SKY & TELESCOPE:
Ancient Spiral Galaxy Discovered
An ancient spiral galaxy offers another tantalizing clue to how nature might create these grand designs.
An
artist's illustration of the grand design spiral BX442 that lives in a
universe only 3 billions years old. The close passage of the dwarf
companion galaxy to the upper left may have triggered the formation of
spiral arms.
Dunlap Institute for Astronomy & Astrophysics / Joe Bergeron
Take a look through your telescope at our local universe, and you’ll
find lots of beautiful, grand-design spirals. Messier objects M51, M81,
and M101 all come to mind — perhaps M101 especially because of the
supernova that exploded there last year.
But if your telescope reached a bit further than our cosmic backyard,
you would find that these elegant spiral disks gradually give way to
clumpy, irregularly shaped galaxies. So when astronomers found a
grand-design spiral gleaming from the universe when it was only 3
billion years old, they were pleasantly shocked.
Despite its
great distance, the spiral design of the galaxy Q2343-BX442 is clear in
observations by the Hubble Space Telescope and the Keck II Telescope in
Hawaii. Measurements made with Keck’s OSIRIS spectrograph confirm that
the arms are indeed rotating around a central bulge, so the apparent
spiral shape doesn’t result from a chance alignment of two disk-shaped
galaxies, the study’s authors conclude in the
July 19th Nature.
By
all appearances, BX442 is a pretty normal galaxy. With a diameter of
52,000 light-years, the spiral is roughly half the size of the Milky
Way. The arms churn out stars at a rate 30 times higher than our
galaxy’s neighbors, but these high rates are comparable to other
star-forming clumps in the ancient universe.
The
artist's illustration above is based on this false-color image of
BX442, which combines observations taken by the Hubble Space Telescope
and the Keck Observatory in Hawaii. (The real image is slightly tilted
compared to the artist's illustration.)
David Law / Dunlap Insitute for Astronomy & Astrophysics
The only thing that’s not normal about BX442 is the fact that it
exists. The galaxy is the only one with a regular spiral shape out of
306 galaxies the team examined with Hubble, all of which lie a similar
distance away. Astronomers think spiral patterns are rare in the early
universe because newly formed galaxies tend to be turbulent and
therefore unfriendly to organized structure. Many of a galaxy’s stars
will circle the nucleus in well-behaved elliptical orbits, but other
stars will follow random paths that don’t match the galaxy’s overall
rotation. As a result, the galaxy becomes “puffy,” making it difficult
to shepherd the stars and gas into a spiral pattern.
But BX442
is
puffy, the Keck spectroscopic observations reveal. So how did the
fluffy galaxy arrange its gas and stars into such sweeping spiral arms?

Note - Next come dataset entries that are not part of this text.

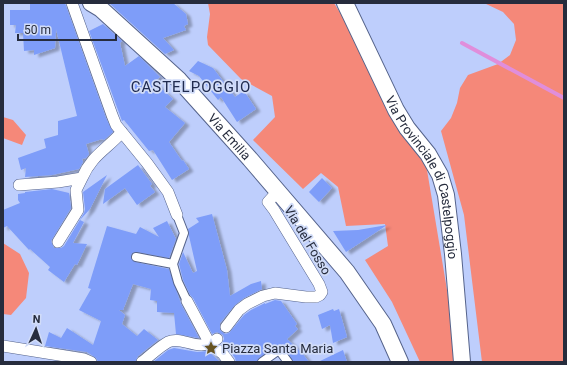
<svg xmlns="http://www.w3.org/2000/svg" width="567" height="365" viewBox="0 0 567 365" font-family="Roboto,sans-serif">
  <defs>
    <filter id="shadow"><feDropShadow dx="4.5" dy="2.5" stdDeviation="1" flood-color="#0004"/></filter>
  </defs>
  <rect width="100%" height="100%" fill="#becefc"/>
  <path fill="#f58879" d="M 208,3 L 334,3 L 423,146 L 452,320 L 457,362 L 420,362 L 392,302 L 365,260 L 388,246 L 385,224 L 346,226 L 338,187 L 321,173 L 303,189 L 253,140 L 275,117 L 272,96 L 241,79 L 208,45 L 207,37 L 210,14 Z
    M 484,3 L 564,3 L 564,362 L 482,362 L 464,215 L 441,131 L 451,118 L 457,103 L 460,88 L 468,75 L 498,64 L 510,55 L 516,40 L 514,24 L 503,12 Z
    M 3,117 L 13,120 L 26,135 L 22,145 L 3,138 Z
    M 3,243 L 20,254 L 29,273 L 26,298 L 11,315 L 3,314 Z"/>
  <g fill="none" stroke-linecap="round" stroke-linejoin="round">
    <path stroke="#e08edb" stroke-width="4" d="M 462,43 L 564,98"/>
  </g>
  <path fill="#7e9df9" filter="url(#shadow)" d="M 30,3 L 65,3 L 106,118 L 113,132 L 104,140 L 102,139 L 86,144 L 89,154 L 86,158 L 82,159 L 83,162 L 79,169 L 52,175 L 25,177 L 26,168 L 21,170 L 18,158 L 46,148 L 44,139 L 58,135 L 58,121 L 77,116 L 56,29 L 55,48 L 34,55 L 34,50 L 24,51 L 23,33 L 15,33 L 16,25 L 10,25 L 10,10 L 30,10 Z
    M 109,3 L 173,3 L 186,14 L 188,24 L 184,26 L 186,30 L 163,38 L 174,50 L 165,54 Z
    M 103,24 L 122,41 L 120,43 L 125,66 L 139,56 L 160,77 L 154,82 L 173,99 L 165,107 L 185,123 L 169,142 L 182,161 L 183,160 L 189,169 L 172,180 L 153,150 L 149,151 L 124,120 L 122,121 L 89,31 Z
    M 198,61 L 213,68 L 235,97 L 244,91 L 256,109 L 237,122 L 221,97 L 218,100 L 199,76 L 189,71 Z
    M 138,165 L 152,184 L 150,186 L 155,192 L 137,205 L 125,188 L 103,204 L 105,189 Z
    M 107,175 L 90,209 L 80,220 L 84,222 L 73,243 L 87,244 L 77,265 L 75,264 L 64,282 L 48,270 L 50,267 L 30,249 L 29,250 L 7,226 L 3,228 L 3,210 L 20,203 L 18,200 L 18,194 L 25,193 L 25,192 L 52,189 L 69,193 L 71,208 L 51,241 L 54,248 L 61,248 L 64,246 L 84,213 L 85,209 L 83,192 Z
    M 322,178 L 332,188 L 319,202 L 309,192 Z
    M 212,214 L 227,270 L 230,296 L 251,284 L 261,281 L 262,289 L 244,298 L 235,305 L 220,323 L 220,330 L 225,334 L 229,333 L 244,315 L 251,310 L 265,303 L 265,304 L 275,300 L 281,301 L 297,324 L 295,326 L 298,329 L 287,339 L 302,353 L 309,362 L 293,362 L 283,347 L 279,345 L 259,358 L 257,362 L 236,362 L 235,358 L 229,350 L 222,344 L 224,339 L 223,335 L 217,332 L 212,334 L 193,298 L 190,295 L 183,280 L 179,264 L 183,252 L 193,273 L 197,271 L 189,236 L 188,229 L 199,222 L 196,218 Z
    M 167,221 L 176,239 L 169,258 L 137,252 L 132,253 L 131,258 L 135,262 L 169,269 L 181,304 L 199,338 L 176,334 L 174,313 L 157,312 L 157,301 L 150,300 L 151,289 L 133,284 L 123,310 L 119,310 L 125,315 L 122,324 L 137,336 L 144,329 L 158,340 L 138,356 L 135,362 L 98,362 L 96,358 L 87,352 L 45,346 L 49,332 L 61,338 L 67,328 L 93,345 L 101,321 L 79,310 L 91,289 L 88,288 L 107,226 L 136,234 L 140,227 L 159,237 L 153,228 Z
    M 387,225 L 346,252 L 333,231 L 358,230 Z
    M 333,309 L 334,311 L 339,309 L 347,337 L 333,343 L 330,325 L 322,329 L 318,315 Z
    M 174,348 L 197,352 L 208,351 L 220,362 L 153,362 L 168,350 Z
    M 343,350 L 347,362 L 318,362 Z"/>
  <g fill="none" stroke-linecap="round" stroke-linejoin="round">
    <defs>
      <path id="pedestrian" d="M 177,215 L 184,233 L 173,264 L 178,282 L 187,301
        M 136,257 L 173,264
        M 262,362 L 279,350 L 288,362"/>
      <path id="minor" d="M 72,3 L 112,115 L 116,125 L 147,163 L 168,192 L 177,215
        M 19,185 L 58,182 L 82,178 C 92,155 106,150 122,132
        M 58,242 L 78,210 L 76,190 L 82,178
        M 187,301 L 210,344 L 223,354 L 229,362
        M 226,327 L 239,310 L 247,304 L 263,296 L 275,293 L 306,297 L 316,297 L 320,295 L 322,292 L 319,284 L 274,210 L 268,202 L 278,191
        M 3,346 L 84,359 L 91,362
        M 142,362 C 150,356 159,347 168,342 C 183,335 198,354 217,339"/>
      <g id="secondary">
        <path id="s1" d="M 91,3 L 101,9 L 179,80 L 250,159 L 347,272 L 383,324 L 400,362"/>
        <path id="s2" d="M 345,3 L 396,110 L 407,128 L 428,154 L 440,175 L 446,195 L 453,254 L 462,362"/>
      </g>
    </defs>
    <use href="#pedestrian" stroke="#55638b" stroke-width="10"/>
    <use href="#minor" stroke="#55638b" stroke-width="12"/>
    <use href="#secondary" stroke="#55638b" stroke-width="18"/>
    <use href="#pedestrian" stroke="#fff" stroke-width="8"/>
    <use href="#minor" stroke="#fff" stroke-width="11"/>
    <use href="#secondary" stroke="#fff" stroke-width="16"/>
  </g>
  <defs>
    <symbol id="sight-bare" viewBox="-9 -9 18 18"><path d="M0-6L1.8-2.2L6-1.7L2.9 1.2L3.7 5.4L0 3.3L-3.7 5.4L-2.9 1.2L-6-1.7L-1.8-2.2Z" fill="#665321" stroke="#d1dcf8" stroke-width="2.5" paint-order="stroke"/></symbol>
  </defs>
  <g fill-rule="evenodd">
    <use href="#sight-bare" x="201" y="338" width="20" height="20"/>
  </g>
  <g text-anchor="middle" stroke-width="3.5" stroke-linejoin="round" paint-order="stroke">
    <g font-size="13" fill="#262c3d" stroke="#d1dcf8">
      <text dy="5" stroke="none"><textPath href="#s1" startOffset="193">Via Emilia</textPath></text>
      <text dy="5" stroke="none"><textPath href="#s2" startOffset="193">Via Provinciale di Castelpoggio</textPath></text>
      <text transform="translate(308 240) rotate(59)" y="5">Via del Fosso</text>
    </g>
    <g font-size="13" fill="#262c3d" stroke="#d1dcf8" text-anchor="start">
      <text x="222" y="353">Piazza Santa Maria</text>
    </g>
    <g font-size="15" letter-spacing="1" fill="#202b4f" stroke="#d1dcf8">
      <text x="191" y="92">CASTELPOGGIO</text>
    </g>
  </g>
  <rect width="567" height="365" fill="none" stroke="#262c3d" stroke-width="8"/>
  <g transform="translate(36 329) rotate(3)" stroke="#d1dcf8" stroke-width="3" paint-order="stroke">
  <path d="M0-3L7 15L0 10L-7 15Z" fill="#262c3d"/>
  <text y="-6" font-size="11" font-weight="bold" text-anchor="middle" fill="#262c3d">N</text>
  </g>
  <path d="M18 34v6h98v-6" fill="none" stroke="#262c3d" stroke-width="2"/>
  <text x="24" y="34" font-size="12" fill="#262c3d" stroke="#d1dcf8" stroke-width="3" paint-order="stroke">50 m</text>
</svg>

Based on computer simulations, the authors suggest that the
gravitational pull of a passing dwarf galaxy (seen to the upper left of
BX442 in the image) may have disrupted the galaxy in just the right way
to form the spiral pattern. The catch is that the spirality is therefore
short-lived, lasting less than 100 million years in the simulation,
which might explain why spirals are so hard to find in the early
universe.
A galaxy’s disk must be relatively stable to start with
if you want to make a spiral, says James Bullock (University of
California, Irvine), an expert in galaxy evolution not involved in the
study. Last year, Bullock and his colleagues suggested that the
Milky Way’s spiral structure
might result from its interaction with the Sagittarius dwarf galaxy.
Stable galaxies that interact with a neighbor in just the right way to
form spiral arms are exceptional in the early universe, he says. “Law
and his colleagues seem to have found one of these rare gems!”